> [TASK BRIEF]:
Make an exact copy of the records, with the pictures left out.

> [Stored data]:

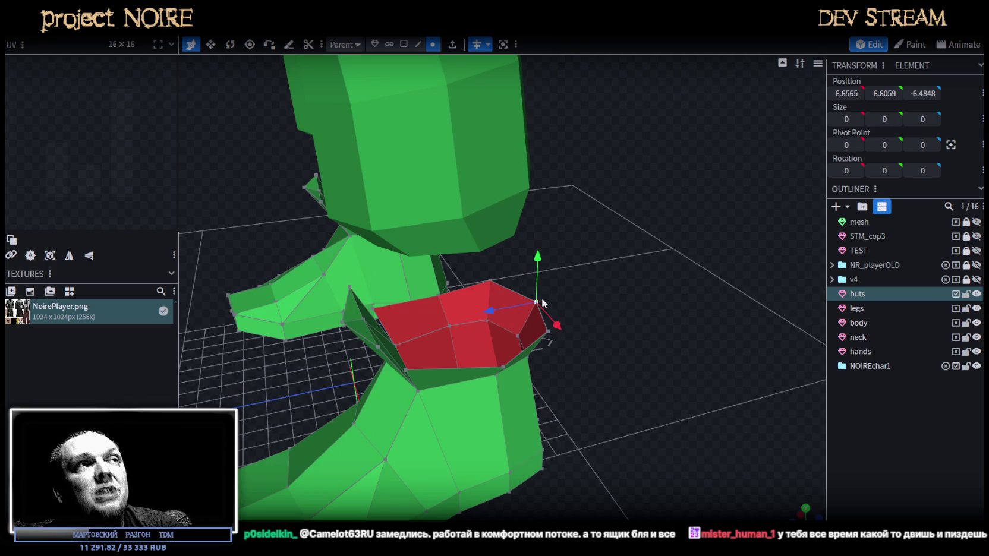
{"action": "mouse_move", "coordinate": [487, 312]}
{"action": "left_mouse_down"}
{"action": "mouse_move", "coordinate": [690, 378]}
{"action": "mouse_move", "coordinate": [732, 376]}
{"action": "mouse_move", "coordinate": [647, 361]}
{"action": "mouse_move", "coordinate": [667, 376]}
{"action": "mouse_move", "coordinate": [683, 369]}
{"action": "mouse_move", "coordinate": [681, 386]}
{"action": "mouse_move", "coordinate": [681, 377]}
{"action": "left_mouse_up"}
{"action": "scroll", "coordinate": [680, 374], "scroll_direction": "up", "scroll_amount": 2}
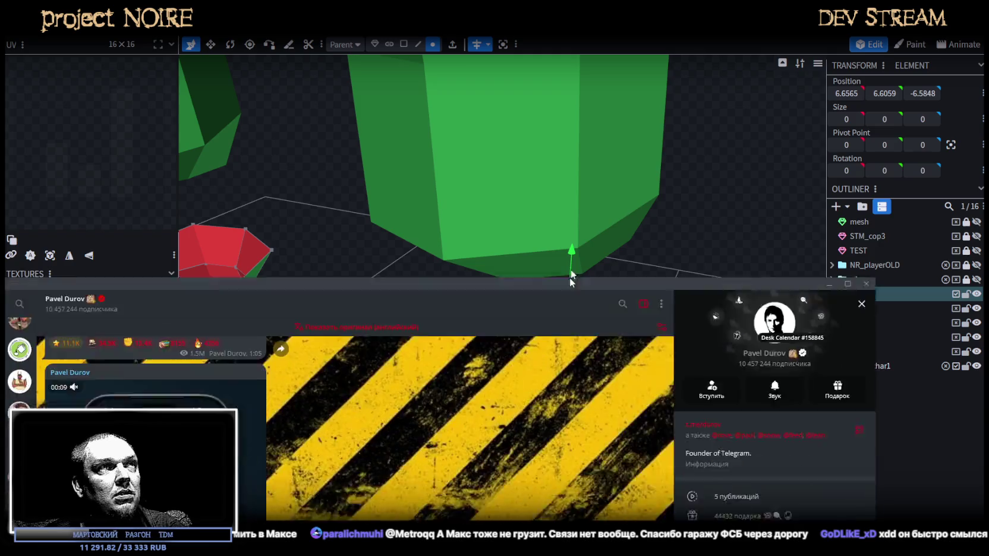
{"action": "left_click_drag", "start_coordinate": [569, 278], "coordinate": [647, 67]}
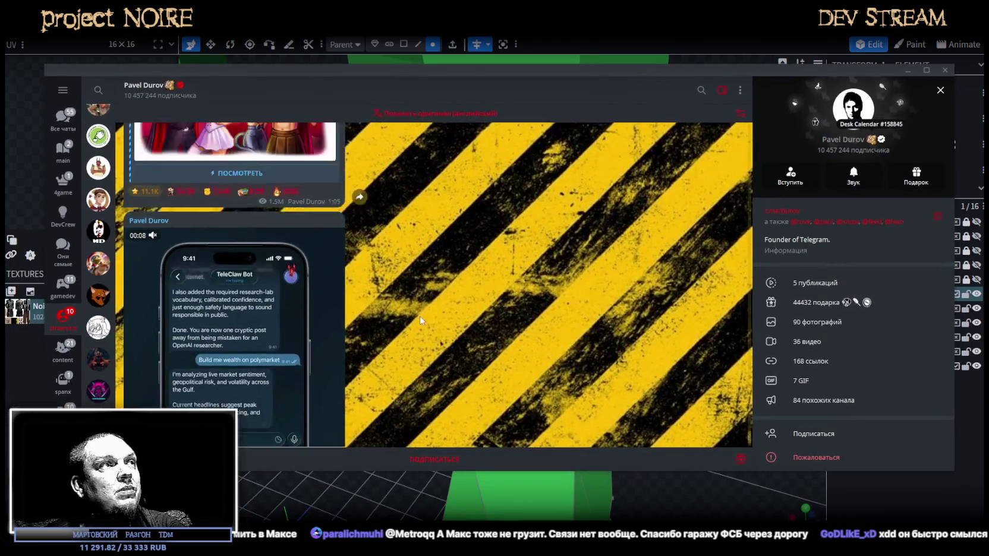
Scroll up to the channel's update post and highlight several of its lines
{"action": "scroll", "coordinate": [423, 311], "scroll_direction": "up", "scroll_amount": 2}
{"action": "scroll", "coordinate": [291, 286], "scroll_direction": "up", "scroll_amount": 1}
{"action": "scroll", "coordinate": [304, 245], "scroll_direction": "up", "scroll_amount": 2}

> [OUTPUT BELOW]:
{"action": "mouse_move", "coordinate": [487, 312]}
{"action": "left_mouse_down"}
{"action": "mouse_move", "coordinate": [690, 378]}
{"action": "mouse_move", "coordinate": [732, 376]}
{"action": "mouse_move", "coordinate": [647, 361]}
{"action": "mouse_move", "coordinate": [667, 376]}
{"action": "mouse_move", "coordinate": [683, 369]}
{"action": "mouse_move", "coordinate": [681, 386]}
{"action": "mouse_move", "coordinate": [681, 377]}
{"action": "left_mouse_up"}
{"action": "scroll", "coordinate": [680, 374], "scroll_direction": "up", "scroll_amount": 2}
{"action": "left_click_drag", "start_coordinate": [569, 278], "coordinate": [647, 67]}
Scroll up to the channel's update post and highlight several of its lines
{"action": "scroll", "coordinate": [423, 311], "scroll_direction": "up", "scroll_amount": 2}
{"action": "scroll", "coordinate": [291, 286], "scroll_direction": "up", "scroll_amount": 1}
{"action": "scroll", "coordinate": [304, 245], "scroll_direction": "up", "scroll_amount": 2}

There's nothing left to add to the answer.